Dans le cadre de cette cessation d’activité, l’Expert-Comptable de Monsieur [N] [J] a procédé à des opérations de télédéclaration au titre de la CFE et de la TVA sans succès.
L’expert-comptable est alors entré en contact avec la DGFIP SIE de [Localité 4] qui l’a invité à transmettre les télédéclarations en question par mail et à effectuer un virement avec le RIB joint.
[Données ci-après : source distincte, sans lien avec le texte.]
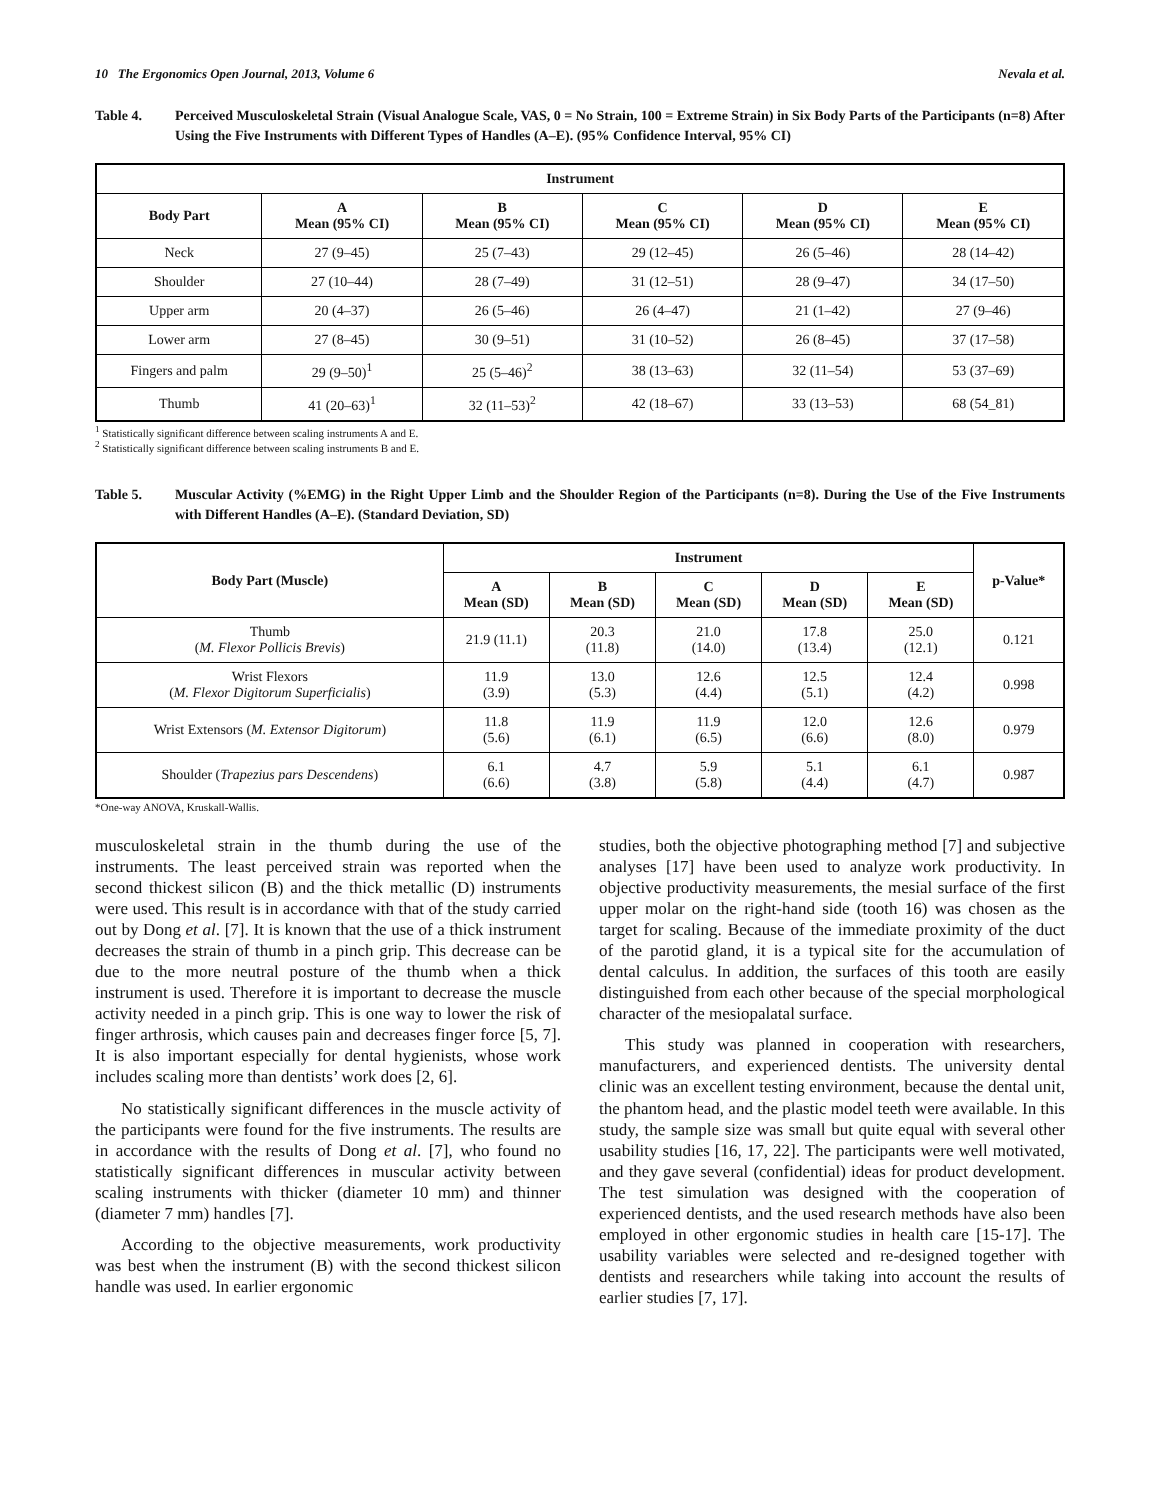10 The Ergonomics Open Journal, 2013, Volume 6 Nevala et al.
Table 4. Perceived Musculoskeletal Strain (Visual Analogue Scale, VAS, 0 = No Strain, 100 = Extreme Strain) in Six Body Parts of the Participants (n=8) After Using the Five Instruments with Different Types of Handles (A–E). (95% Confidence Interval, 95% CI)
| Instrument | | | | | |
| --- | --- | --- | --- | --- | --- |
| Body Part | A Mean (95% CI) | B Mean (95% CI) | C Mean (95% CI) | D Mean (95% CI) | E Mean (95% CI) |
| Neck | 27 (9–45) | 25 (7–43) | 29 (12–45) | 26 (5–46) | 28 (14–42) |
| Shoulder | 27 (10–44) | 28 (7–49) | 31 (12–51) | 28 (9–47) | 34 (17–50) |
| Upper arm | 20 (4–37) | 26 (5–46) | 26 (4–47) | 21 (1–42) | 27 (9–46) |
| Lower arm | 27 (8–45) | 30 (9–51) | 31 (10–52) | 26 (8–45) | 37 (17–58) |
| Fingers and palm | 29 (9–50)<sup>1</sup> | 25 (5–46)<sup>2</sup> | 38 (13–63) | 32 (11–54) | 53 (37–69) |
| Thumb | 41 (20–63)<sup>1</sup> | 32 (11–53)<sup>2</sup> | 42 (18–67) | 33 (13–53) | 68 (54_81) |
<sup>1</sup> Statistically significant difference between scaling instruments A and E.
<sup>2</sup> Statistically significant difference between scaling instruments B and E.
Table 5. Muscular Activity (%EMG) in the Right Upper Limb and the Shoulder Region of the Participants (n=8). During the Use of the Five Instruments with Different Handles (A–E). (Standard Deviation, SD)
| Body Part (Muscle) | Instrument | | | | | p-Value* |
| --- | --- | --- | --- | --- | --- | --- |
| | A Mean (SD) | B Mean (SD) | C Mean (SD) | D Mean (SD) | E Mean (SD) | |
| Thumb ( M. Flexor Pollicis Brevis ) | 21.9 (11.1) | 20.3 (11.8) | 21.0 (14.0) | 17.8 (13.4) | 25.0 (12.1) | 0.121 |
| Wrist Flexors ( M. Flexor Digitorum Superficialis ) | 11.9 (3.9) | 13.0 (5.3) | 12.6 (4.4) | 12.5 (5.1) | 12.4 (4.2) | 0.998 |
| Wrist Extensors ( M. Extensor Digitorum ) | 11.8 (5.6) | 11.9 (6.1) | 11.9 (6.5) | 12.0 (6.6) | 12.6 (8.0) | 0.979 |
| Shoulder ( Trapezius pars Descendens ) | 6.1 (6.6) | 4.7 (3.8) | 5.9 (5.8) | 5.1 (4.4) | 6.1 (4.7) | 0.987 |
*One-way ANOVA, Kruskall-Wallis.
musculoskeletal strain in the thumb during the use of the instruments. The least perceived strain was reported when the second thickest silicon (B) and the thick metallic (D) instruments were used. This result is in accordance with that of the study carried out by Dong et al. [7]. It is known that the use of a thick instrument decreases the strain of thumb in a pinch grip. This decrease can be due to the more neutral posture of the thumb when a thick instrument is used. Therefore it is important to decrease the muscle activity needed in a pinch grip. This is one way to lower the risk of finger arthrosis, which causes pain and decreases finger force [5, 7]. It is also important especially for dental hygienists, whose work includes scaling more than dentists’ work does [2, 6].
No statistically significant differences in the muscle activity of the participants were found for the five instruments. The results are in accordance with the results of Dong et al. [7], who found no statistically significant differences in muscular activity between scaling instruments with thicker (diameter 10 mm) and thinner (diameter 7 mm) handles [7].
According to the objective measurements, work productivity was best when the instrument (B) with the second thickest silicon handle was used. In earlier ergonomic
studies, both the objective photographing method [7] and subjective analyses [17] have been used to analyze work productivity. In objective productivity measurements, the mesial surface of the first upper molar on the right-hand side (tooth 16) was chosen as the target for scaling. Because of the immediate proximity of the duct of the parotid gland, it is a typical site for the accumulation of dental calculus. In addition, the surfaces of this tooth are easily distinguished from each other because of the special morphological character of the mesiopalatal surface.
This study was planned in cooperation with researchers, manufacturers, and experienced dentists. The university dental clinic was an excellent testing environment, because the dental unit, the phantom head, and the plastic model teeth were available. In this study, the sample size was small but quite equal with several other usability studies [16, 17, 22]. The participants were well motivated, and they gave several (confidential) ideas for product development. The test simulation was designed with the cooperation of experienced dentists, and the used research methods have also been employed in other ergonomic studies in health care [15-17]. The usability variables were selected and re-designed together with dentists and researchers while taking into account the results of earlier studies [7, 17].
Le 19 novembre 2021, ce RIB était transféré à Monsieur [N] [J] par mail.
Le 28 novembre 2021, Monsieur [N] [J] informait l’Expert-Comptable que le virement sollicité d’un montant de 9 733 € avait été régularisé sur la base du RIB transmis le 19 novembre 2021.
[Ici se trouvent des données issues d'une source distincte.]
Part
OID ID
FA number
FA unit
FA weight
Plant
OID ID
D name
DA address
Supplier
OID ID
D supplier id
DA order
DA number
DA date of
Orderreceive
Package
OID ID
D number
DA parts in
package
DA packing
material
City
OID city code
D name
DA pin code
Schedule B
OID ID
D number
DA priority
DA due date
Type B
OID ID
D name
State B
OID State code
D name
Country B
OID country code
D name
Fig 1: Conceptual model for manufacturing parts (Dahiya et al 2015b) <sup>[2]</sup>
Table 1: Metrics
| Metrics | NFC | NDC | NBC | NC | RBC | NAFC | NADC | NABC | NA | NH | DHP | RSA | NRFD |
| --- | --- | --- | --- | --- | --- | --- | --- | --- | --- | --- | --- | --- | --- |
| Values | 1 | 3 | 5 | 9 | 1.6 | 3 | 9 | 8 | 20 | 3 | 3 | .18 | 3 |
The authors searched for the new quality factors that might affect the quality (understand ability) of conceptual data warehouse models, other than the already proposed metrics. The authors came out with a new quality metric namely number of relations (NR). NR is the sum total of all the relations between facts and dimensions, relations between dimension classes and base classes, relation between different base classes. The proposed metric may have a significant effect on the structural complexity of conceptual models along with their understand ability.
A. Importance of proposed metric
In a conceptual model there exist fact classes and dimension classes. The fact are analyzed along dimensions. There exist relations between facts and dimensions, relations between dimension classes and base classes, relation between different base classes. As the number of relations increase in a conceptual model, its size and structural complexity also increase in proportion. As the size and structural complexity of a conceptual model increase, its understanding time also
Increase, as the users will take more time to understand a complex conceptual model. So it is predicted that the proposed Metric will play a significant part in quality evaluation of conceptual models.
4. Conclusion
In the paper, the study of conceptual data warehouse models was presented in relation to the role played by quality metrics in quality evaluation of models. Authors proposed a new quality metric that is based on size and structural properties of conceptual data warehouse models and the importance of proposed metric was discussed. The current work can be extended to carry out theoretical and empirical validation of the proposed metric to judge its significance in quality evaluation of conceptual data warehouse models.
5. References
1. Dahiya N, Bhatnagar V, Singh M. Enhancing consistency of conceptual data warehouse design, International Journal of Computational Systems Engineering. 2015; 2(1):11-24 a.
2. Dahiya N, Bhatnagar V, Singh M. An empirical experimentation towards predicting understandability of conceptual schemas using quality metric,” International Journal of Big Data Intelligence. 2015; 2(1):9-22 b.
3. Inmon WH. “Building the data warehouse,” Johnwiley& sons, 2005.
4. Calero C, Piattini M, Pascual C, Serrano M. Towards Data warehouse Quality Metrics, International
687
En décembre 2021, la DGFIP, n’ayant reçu aucun virement, en informait l’Expert-Comptable qui ellemême revenait vers Monsieur [N] [J].
Le 21 décembre 2021, Monsieur [N] [J] lui transmettait par mail la copie de l’avis de virement régularisé le 28 novembre 2021, son compte courant ayant été débité de la même somme le 29 novembre 2021.
Le 21 décembre 2021 toujours, l’expert-comptable de Monsieur [N] [J] l’informait que le virement régularisé ne l’avait pas été à destination du bon titulaire dès lors que le RIB utilisé par Monsieur [N] [J] ne correspondait pas au RIB de la BANQUE DE FRANCE. Elle lui répercutait parallèlement le courriel reçu de la DGFIP SIE de [Localité 4] le 19 novembre 2021 et son annexe, à savoir, le RIB émanant de la BANQUE DE FRANCE.
Le 21 décembre toujours, Monsieur [N] [J] prenait connaissance de ce RIB et le confrontait au RIB reçu le 19 novembre 2021 et constatait que ces deux RIB étaient effectivement différents.
Le 21 décembre 2021 toujours, Monsieur [N] [J] déposait plainte et informait parallèlement sa banque de la difficulté.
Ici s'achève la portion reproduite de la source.